As technology increasingly becomes a core element in business processes, legislation has evolved to address the risk that this brings to data breaches. Research by Gartner predicts that by the end of 2023, modern privacy laws will cover the personal information of 75% of the world’s population.
As a secured finance lender, you always need to be confident that your business is compliant. The consequences for non-compliance can be severe, including fines, tarnished reputation, sanctions, and even a personal criminal record, depending on your involvement. A study by Deloitte found that 87% of businesses felt they did not have enough staff to focus on compliance functions, meaning they were unable to meet increasing expectations.

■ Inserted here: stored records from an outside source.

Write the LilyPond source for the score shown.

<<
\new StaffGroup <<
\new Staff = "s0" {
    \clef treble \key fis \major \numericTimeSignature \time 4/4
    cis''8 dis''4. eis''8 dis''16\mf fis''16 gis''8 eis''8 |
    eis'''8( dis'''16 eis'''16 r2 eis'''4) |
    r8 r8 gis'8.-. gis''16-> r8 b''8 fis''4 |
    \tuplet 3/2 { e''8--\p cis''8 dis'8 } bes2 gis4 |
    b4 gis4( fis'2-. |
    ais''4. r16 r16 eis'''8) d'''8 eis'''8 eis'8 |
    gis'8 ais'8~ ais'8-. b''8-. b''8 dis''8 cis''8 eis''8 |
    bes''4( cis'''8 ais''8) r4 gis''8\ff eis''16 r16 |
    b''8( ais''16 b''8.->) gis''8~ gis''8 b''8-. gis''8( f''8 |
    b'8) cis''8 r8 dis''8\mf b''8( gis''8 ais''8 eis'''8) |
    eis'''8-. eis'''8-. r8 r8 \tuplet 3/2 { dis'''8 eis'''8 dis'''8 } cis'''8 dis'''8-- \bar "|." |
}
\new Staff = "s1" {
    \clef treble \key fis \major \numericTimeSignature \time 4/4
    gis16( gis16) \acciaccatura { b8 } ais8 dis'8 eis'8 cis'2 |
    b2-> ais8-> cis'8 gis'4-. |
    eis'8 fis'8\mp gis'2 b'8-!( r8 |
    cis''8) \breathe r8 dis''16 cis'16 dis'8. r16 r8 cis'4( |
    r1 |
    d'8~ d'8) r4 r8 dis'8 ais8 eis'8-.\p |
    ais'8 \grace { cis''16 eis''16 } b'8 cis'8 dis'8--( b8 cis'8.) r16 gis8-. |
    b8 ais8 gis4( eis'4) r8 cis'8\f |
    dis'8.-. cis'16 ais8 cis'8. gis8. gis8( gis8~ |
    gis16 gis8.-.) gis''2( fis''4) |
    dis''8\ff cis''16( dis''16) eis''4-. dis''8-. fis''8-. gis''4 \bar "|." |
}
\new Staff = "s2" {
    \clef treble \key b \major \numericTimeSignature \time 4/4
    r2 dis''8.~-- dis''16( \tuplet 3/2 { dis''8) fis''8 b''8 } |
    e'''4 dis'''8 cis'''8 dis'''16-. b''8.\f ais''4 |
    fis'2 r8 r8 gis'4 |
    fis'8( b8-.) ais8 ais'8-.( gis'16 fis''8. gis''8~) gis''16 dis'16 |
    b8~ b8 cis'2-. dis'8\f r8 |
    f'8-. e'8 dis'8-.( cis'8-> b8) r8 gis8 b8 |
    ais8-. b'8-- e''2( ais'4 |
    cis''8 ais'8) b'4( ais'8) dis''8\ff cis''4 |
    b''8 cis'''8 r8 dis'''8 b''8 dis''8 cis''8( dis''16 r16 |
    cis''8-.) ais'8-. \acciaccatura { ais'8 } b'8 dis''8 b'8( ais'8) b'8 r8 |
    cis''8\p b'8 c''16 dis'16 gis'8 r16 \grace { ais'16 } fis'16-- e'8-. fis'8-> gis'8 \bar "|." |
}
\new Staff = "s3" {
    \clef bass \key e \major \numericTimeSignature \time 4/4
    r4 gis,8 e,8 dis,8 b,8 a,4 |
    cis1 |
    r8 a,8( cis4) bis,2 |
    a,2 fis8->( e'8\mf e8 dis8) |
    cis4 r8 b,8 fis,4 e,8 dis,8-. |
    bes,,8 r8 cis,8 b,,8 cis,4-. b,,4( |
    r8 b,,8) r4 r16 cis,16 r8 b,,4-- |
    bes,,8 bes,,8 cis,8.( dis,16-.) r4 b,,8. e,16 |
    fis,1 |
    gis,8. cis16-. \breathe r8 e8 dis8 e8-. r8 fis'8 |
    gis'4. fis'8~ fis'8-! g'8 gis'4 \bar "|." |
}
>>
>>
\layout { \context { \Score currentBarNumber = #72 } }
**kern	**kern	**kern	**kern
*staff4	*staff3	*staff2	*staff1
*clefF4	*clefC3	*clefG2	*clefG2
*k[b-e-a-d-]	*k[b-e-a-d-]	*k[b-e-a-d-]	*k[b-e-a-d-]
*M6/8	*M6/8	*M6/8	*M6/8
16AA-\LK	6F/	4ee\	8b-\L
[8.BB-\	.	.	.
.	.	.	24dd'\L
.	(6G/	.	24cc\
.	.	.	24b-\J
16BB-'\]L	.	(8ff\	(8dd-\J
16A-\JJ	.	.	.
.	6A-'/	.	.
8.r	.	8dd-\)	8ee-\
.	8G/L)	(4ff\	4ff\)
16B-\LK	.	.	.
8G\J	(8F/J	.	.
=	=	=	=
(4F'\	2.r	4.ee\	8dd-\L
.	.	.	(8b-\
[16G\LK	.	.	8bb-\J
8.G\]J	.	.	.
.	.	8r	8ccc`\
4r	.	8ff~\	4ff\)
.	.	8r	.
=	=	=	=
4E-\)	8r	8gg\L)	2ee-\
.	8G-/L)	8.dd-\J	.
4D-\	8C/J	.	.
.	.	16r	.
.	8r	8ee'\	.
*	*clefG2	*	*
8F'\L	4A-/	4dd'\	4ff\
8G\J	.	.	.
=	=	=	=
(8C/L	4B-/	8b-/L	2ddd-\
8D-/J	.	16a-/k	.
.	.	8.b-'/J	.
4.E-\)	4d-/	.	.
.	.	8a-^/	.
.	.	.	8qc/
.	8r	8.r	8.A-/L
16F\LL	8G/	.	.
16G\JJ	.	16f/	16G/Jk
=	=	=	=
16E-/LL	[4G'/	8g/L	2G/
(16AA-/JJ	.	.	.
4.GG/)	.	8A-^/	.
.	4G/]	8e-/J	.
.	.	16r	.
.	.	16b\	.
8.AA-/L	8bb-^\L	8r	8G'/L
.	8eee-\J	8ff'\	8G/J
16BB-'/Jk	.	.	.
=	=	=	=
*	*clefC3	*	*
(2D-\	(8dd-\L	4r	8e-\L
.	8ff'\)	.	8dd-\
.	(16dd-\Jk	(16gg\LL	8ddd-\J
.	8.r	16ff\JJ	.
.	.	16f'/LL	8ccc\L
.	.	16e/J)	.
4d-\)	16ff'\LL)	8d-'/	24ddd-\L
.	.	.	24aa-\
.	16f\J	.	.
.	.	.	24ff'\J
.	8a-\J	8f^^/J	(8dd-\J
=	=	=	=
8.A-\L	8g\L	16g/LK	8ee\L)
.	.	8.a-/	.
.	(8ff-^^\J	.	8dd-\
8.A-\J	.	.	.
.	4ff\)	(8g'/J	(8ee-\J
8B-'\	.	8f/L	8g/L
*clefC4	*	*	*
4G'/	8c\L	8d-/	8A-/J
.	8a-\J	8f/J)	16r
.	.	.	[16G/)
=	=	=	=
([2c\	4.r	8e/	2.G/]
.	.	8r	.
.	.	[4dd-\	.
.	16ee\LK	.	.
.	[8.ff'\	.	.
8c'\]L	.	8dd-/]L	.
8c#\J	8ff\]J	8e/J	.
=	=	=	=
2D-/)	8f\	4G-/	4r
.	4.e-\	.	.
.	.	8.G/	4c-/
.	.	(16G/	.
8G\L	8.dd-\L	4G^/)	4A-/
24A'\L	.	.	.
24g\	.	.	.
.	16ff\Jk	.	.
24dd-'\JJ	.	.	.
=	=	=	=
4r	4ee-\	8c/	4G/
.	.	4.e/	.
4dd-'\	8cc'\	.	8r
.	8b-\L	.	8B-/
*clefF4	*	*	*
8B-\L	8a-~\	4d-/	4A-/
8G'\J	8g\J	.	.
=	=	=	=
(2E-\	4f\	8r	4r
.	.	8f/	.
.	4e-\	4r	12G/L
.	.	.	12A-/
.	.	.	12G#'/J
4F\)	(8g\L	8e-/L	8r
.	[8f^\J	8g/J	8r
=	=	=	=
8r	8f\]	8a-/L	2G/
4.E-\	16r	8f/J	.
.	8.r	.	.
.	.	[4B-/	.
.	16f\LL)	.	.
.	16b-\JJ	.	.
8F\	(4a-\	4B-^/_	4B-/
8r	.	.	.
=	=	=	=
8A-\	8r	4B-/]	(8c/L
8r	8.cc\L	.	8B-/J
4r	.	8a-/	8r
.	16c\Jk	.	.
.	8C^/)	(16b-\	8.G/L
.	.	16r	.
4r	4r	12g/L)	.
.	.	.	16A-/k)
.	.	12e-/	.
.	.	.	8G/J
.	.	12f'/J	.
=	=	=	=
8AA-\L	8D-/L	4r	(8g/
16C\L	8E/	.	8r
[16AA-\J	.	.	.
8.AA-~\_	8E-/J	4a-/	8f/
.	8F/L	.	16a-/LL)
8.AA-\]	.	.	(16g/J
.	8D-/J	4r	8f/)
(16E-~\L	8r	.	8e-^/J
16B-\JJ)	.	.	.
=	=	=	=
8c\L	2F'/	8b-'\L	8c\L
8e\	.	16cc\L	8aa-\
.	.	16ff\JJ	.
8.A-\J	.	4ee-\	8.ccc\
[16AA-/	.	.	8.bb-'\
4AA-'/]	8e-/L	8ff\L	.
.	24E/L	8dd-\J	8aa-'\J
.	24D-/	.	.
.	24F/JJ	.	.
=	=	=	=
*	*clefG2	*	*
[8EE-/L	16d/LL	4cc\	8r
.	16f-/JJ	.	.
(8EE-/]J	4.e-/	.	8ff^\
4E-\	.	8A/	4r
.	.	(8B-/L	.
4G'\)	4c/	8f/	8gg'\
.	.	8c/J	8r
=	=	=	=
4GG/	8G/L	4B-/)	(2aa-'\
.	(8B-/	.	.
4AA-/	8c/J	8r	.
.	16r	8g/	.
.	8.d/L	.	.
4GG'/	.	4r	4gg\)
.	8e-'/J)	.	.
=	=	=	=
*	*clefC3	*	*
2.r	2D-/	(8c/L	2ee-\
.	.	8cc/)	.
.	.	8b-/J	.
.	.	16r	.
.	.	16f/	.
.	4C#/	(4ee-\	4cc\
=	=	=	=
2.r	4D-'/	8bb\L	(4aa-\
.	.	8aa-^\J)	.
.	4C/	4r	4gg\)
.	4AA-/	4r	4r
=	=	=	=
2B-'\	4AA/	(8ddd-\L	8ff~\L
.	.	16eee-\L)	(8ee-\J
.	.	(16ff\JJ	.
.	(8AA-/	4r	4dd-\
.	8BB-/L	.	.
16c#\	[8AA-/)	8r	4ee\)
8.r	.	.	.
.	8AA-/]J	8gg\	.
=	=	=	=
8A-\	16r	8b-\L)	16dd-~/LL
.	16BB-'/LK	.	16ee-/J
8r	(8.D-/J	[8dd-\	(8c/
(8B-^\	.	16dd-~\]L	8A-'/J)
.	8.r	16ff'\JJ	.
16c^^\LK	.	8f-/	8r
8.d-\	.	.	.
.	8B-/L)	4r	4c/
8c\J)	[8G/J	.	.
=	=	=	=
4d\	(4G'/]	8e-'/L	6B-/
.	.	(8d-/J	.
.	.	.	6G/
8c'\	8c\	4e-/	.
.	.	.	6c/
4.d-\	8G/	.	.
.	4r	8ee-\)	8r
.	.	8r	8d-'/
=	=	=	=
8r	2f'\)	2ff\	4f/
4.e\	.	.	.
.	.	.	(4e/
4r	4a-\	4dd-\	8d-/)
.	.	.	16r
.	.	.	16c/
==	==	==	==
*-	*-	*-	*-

Outdated and poorly maintained technology systems can also put you in danger of cybersecurity threats. If your systems aren’t compliant when an attack happens, you could be in hot water.
Should I be worried about cybersecurity threats?
Since the first computer virus was created in the 1970s, there has been a long history of cyberattacks, although many of the early attacks did not have the same impact as they do today. In 1988, Robert Morris created the first computer worm that rapidly infected an estimated 6,000 computers connected to the internet. As technology continues to advance, cybercriminals find new ways to exploit devices and trick victims. They can now infect a far wider radius if they target a big enough company, and this could enable them to infiltrate billions of accounts and records of data.
Running legacy and outdated software and not keeping up-to-date backups of your data can both lead to weaknesses that are easy to exploit in an attack. If you haven’t taken reasonable precautions to ensure your data is protected, not only can the attackers cause financial disaster, but you may have also failed to meet cybersecurity regulations.
You won’t need to worry if the software you use is secure. The Solifi Open Finance Platform meets AICPA standards for SOC 1 and SOC 2 Type II year-on-year.
What are some examples of data protection regulations?
- General Data Protection Regulation (GDPR) – This regulation covers how data should be stored and managed across the European Union, with individuals having more control over how their personal data is used. While your business may not be headquartered in the EU, you will be expected to comply with any business you undertake in any EU Member State.
- Personal Information Protection and Electronic Documents Act (PIPEDA) – This Canadian Act is similar to GDPR, aiming to allow individuals more control over their personal data. It applies to all private-sector organizations that handle personal data outside of Quebec, Alberta, and British Columbia (which all have their own set of legislation).
- California Consumer Privacy Act (CCPA) – This regulation gives consumers the right to know about how their personal information is used, with the opportunity to opt-out of the sharing of this information and the right to delete it. This only applies to residents of California, however other states are now following suit by introducing their own privacy laws.
- New Zealand Privacy Act – Alongside giving individuals more control over their data, agencies are required to hire a minimum of one privacy officer. This is more principle-based than GDPR’s rule-based requirements, meaning that the legislation is not a one-size-fits-all.
How can I make sure I’m compliant?
It can be hard to keep up with the latest legislation and regulations, especially if you’re a company that operates across multiple jurisdictions.
With automation, you can be assured that your business is compliant without the constant need to monitor the backend of your system. The Solifi Open Finance Platform automates updates, so you will always be running the newest, most secure version of the software at all times, with no disruption to services. Solifi’s software can also automate calculations for you, using tools to simplify the shift from LIBOR to SOFR and calculate interest and fees, which can reduce the risk of compliance issues.